“Bila ada yang membicarakanmu di
belakangmu itu artinya dirimu sudah selangkah lebih maju...” (Anonim)
“Kita tidak bisa memastikan
orang lain untuk tidak membenci kita. Namun kita bisa memastikan diri kita
untuk tidak membenci siapapun,” ujar seorang alim nan bijaksana. Bahwa
seberapa kuat kita berupaya menjadi orang baik pasti saja ada orang lain yang
menaruh rasa benci kepada kita. Pada akhirnya, kita tidak bisa menyetir sikap
orang lain terhadap kita. Satu hal yang bisa kita pastikan adalah bagaimana
sikap kita kepada orang lain.
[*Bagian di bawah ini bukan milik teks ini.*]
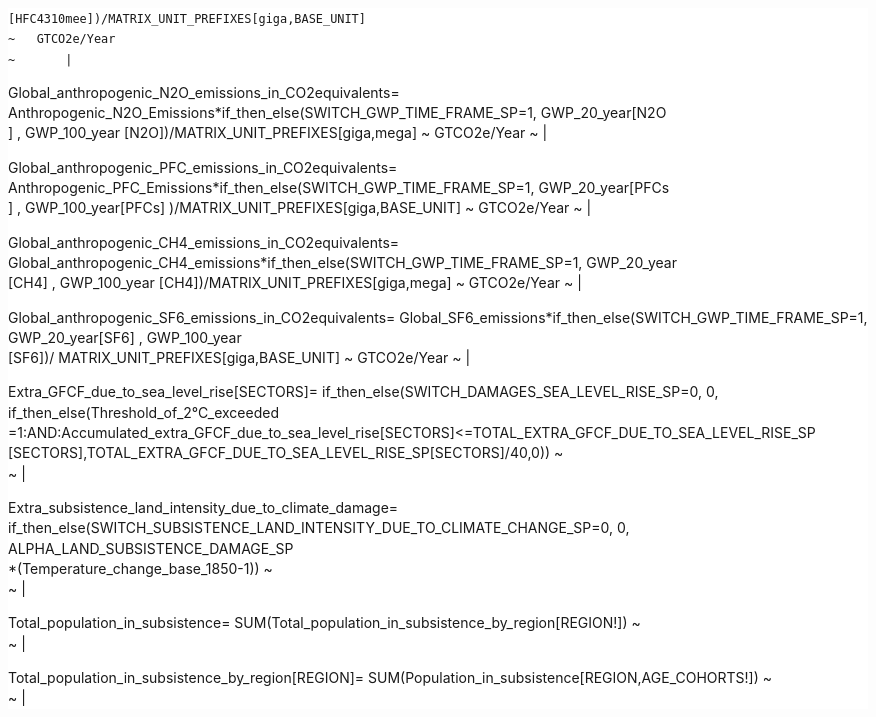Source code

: 	[HFC4310mee])/MATRIX_UNIT_PREFIXES[giga,BASE_UNIT]
	~	GTCO2e/Year
	~		|

Global_anthropogenic_N2O_emissions_in_CO2equivalents=
	Anthropogenic_N2O_Emissions*if_then_else(SWITCH_GWP_TIME_FRAME_SP=1, GWP_20_year[N2O\
		] , GWP_100_year
	[N2O])/MATRIX_UNIT_PREFIXES[giga,mega]
	~	GTCO2e/Year
	~		|

Global_anthropogenic_PFC_emissions_in_CO2equivalents=
	Anthropogenic_PFC_Emissions*if_then_else(SWITCH_GWP_TIME_FRAME_SP=1, GWP_20_year[PFCs\
		] , GWP_100_year[PFCs]
	)/MATRIX_UNIT_PREFIXES[giga,BASE_UNIT]
	~	GTCO2e/Year
	~		|

Global_anthropogenic_CH4_emissions_in_CO2equivalents=
	Global_anthropogenic_CH4_emissions*if_then_else(SWITCH_GWP_TIME_FRAME_SP=1, GWP_20_year\
		[CH4] , GWP_100_year
	[CH4])/MATRIX_UNIT_PREFIXES[giga,mega]
	~	GTCO2e/Year
	~		|

Global_anthropogenic_SF6_emissions_in_CO2equivalents=
	Global_SF6_emissions*if_then_else(SWITCH_GWP_TIME_FRAME_SP=1, GWP_20_year[SF6] , GWP_100_year\
		[SF6])/
	MATRIX_UNIT_PREFIXES[giga,BASE_UNIT]
	~	GTCO2e/Year
	~		|

Extra_GFCF_due_to_sea_level_rise[SECTORS]=
	if_then_else(SWITCH_DAMAGES_SEA_LEVEL_RISE_SP=0, 0, if_then_else(Threshold_of_2°C_exceeded\
		=1:AND:Accumulated_extra_GFCF_due_to_sea_level_rise[SECTORS]<=TOTAL_EXTRA_GFCF_DUE_TO_SEA_LEVEL_RISE_SP\
		[SECTORS],TOTAL_EXTRA_GFCF_DUE_TO_SEA_LEVEL_RISE_SP[SECTORS]/40,0))
	~	
	~		|

Extra_subsistence_land_intensity_due_to_climate_damage=
	if_then_else(SWITCH_SUBSISTENCE_LAND_INTENSITY_DUE_TO_CLIMATE_CHANGE_SP=0, 0, ALPHA_LAND_SUBSISTENCE_DAMAGE_SP\
		*(Temperature_change_base_1850-1))
	~	
	~		|

Total_population_in_subsistence=
	SUM(Total_population_in_subsistence_by_region[REGION!])
	~	
	~		|

Total_population_in_subsistence_by_region[REGION]=
	SUM(Population_in_subsistence[REGION,AGE_COHORTS!])
	~	
	~		|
Sebab, kitapun nanti tidak ditanya tentang orang
lain tetapi ditanya tentang diri kita sendiri.
Setetes racun yang
dituangkan pada segelas air akan menjadikan air itu beracun. Berbeda ketika
setetes racun itu dimasukkan ke dalam samudera, tentu tidak menyebabkan
mudharat apa-apa bagi samudera tersebut. Begitulah gambaran bagaimana
semestinya kita mengatur kedalaman hati kita. Bila hati kita hanya seumpama
segelas air maka “racun-racun” kehidupan yang sepele akan mengubah
kemurniannya. Adapun bila hati kita seluas samudera maka riak-riak kecil hanya
hiburan belaka. Tergantung kita mau memilih dan mengikhtiarkan hati yang
seperti apa.
Rasanya mustahil kita
mengatur segala hal yang mengitari kita adalah baik dan normal. Sebab kehidupan
ini memanglah dinamis dan anomalis. Sekali lagi, yang bisa kita pastikan adalah
sikap kita terhadap segenap hal yang mendatangi kita. Seorang psikolog pernah
berujar bahwa segala macam keadaan yang dihadapkan kepada kita adalah netral.
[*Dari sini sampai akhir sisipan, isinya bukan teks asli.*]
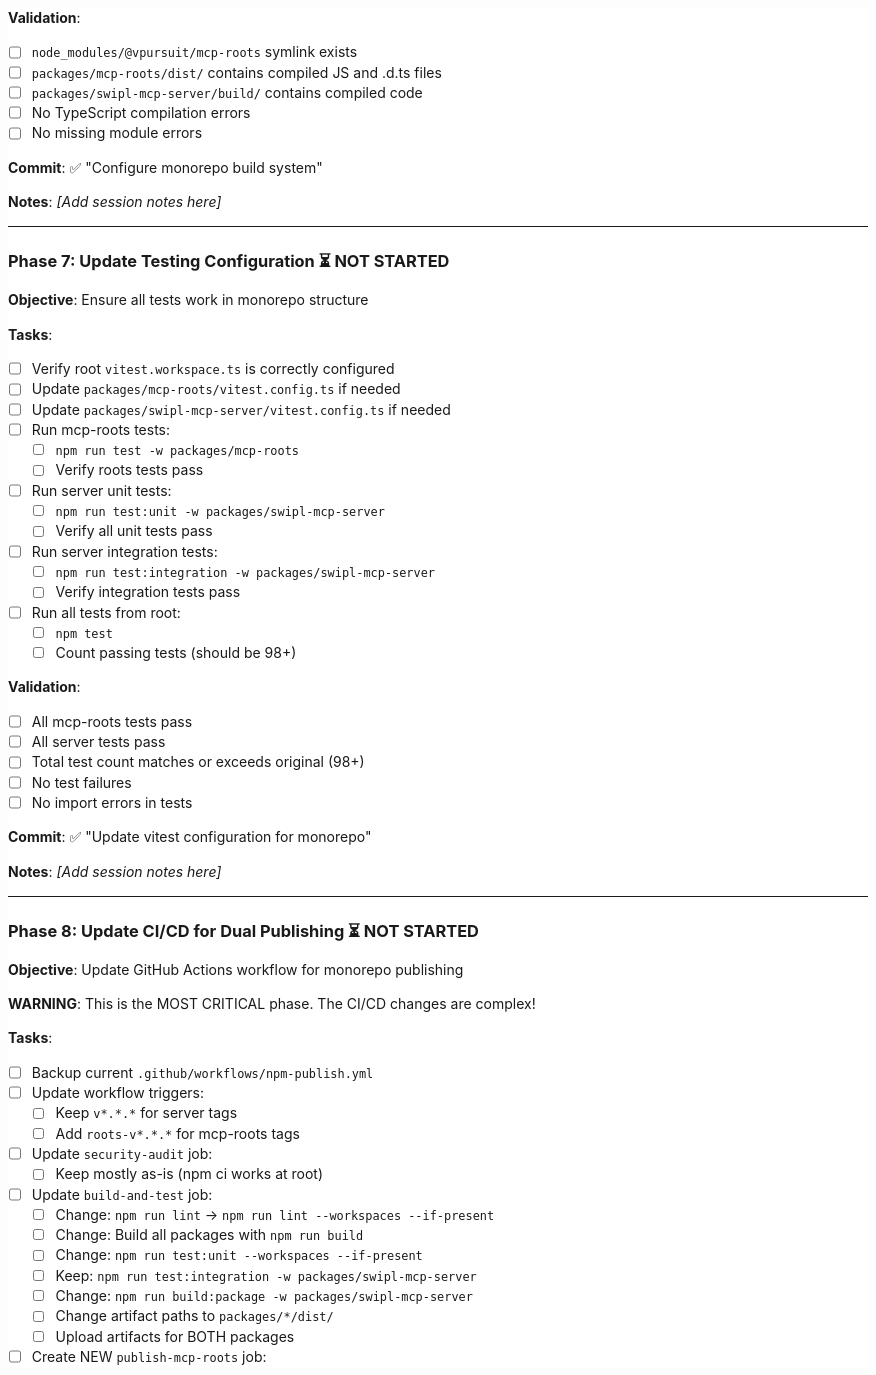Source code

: **Validation**:
- [ ] `node_modules/@vpursuit/mcp-roots` symlink exists
- [ ] `packages/mcp-roots/dist/` contains compiled JS and .d.ts files
- [ ] `packages/swipl-mcp-server/build/` contains compiled code
- [ ] No TypeScript compilation errors
- [ ] No missing module errors

**Commit**: ✅ "Configure monorepo build system"

**Notes**: _[Add session notes here]_

---

### Phase 7: Update Testing Configuration ⏳ NOT STARTED
**Objective**: Ensure all tests work in monorepo structure

**Tasks**:
- [ ] Verify root `vitest.workspace.ts` is correctly configured
- [ ] Update `packages/mcp-roots/vitest.config.ts` if needed
- [ ] Update `packages/swipl-mcp-server/vitest.config.ts` if needed
- [ ] Run mcp-roots tests:
  - [ ] `npm run test -w packages/mcp-roots`
  - [ ] Verify roots tests pass
- [ ] Run server unit tests:
  - [ ] `npm run test:unit -w packages/swipl-mcp-server`
  - [ ] Verify all unit tests pass
- [ ] Run server integration tests:
  - [ ] `npm run test:integration -w packages/swipl-mcp-server`
  - [ ] Verify integration tests pass
- [ ] Run all tests from root:
  - [ ] `npm test`
  - [ ] Count passing tests (should be 98+)

**Validation**:
- [ ] All mcp-roots tests pass
- [ ] All server tests pass
- [ ] Total test count matches or exceeds original (98+)
- [ ] No test failures
- [ ] No import errors in tests

**Commit**: ✅ "Update vitest configuration for monorepo"

**Notes**: _[Add session notes here]_

---

### Phase 8: Update CI/CD for Dual Publishing ⏳ NOT STARTED
**Objective**: Update GitHub Actions workflow for monorepo publishing

**WARNING**: This is the MOST CRITICAL phase. The CI/CD changes are complex!

**Tasks**:
- [ ] Backup current `.github/workflows/npm-publish.yml`
- [ ] Update workflow triggers:
  - [ ] Keep `v*.*.*` for server tags
  - [ ] Add `roots-v*.*.*` for mcp-roots tags
- [ ] Update `security-audit` job:
  - [ ] Keep mostly as-is (npm ci works at root)
- [ ] Update `build-and-test` job:
  - [ ] Change: `npm run lint` → `npm run lint --workspaces --if-present`
  - [ ] Change: Build all packages with `npm run build`
  - [ ] Change: `npm run test:unit --workspaces --if-present`
  - [ ] Keep: `npm run test:integration -w packages/swipl-mcp-server`
  - [ ] Change: `npm run build:package -w packages/swipl-mcp-server`
  - [ ] Change artifact paths to `packages/*/dist/`
  - [ ] Upload artifacts for BOTH packages
- [ ] Create NEW `publish-mcp-roots` job:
Baik itu pujian ataupun cacian. Entah itu promosi maupun demosi. Cara
kita menangkap dan merespon setiap kondisi tersebutlah yang menjadi kuncinya.
Seringkali, berhasil menyikapi cacian itu lebih baik daripada gagal menyikapi
pujian.
Pada umumnya, manusia
menginginkan semuanya berjalan baik dan sesuai harapan. Everything is okay.
Namun kenyataan tidaklah selalu semanis keinginan. Ada gap antara
keinginan dan harapan. Itulah yang sering disebut dengan masalah. Bahwa
realitas positif dan negatif itu akan datang silih berganti. Keduanya adalah
dua kutub kehidupan yang seiring-sejalan. Tidak bisa dihindari namun kita bisa
berdamai dengan keduanya sebagai kenyataan yang datangnya pasti. Bagaimana kita
mengorkestrasi dua hal tersebut sehingga tercipta irama hidup yang syahdu.
Ridha Manusia
Kisah
kuda dan si empunya memberikan pelajaran berharga bagi kita. Ketika si empu dan
anaknya menuntun kuda, khalayak berteriak. “Mengapa tidak ditunggangi saja kuda
itu?” tanya mereka. Lalu, keduanya menaiki kuda tersebut. Khalayak protes.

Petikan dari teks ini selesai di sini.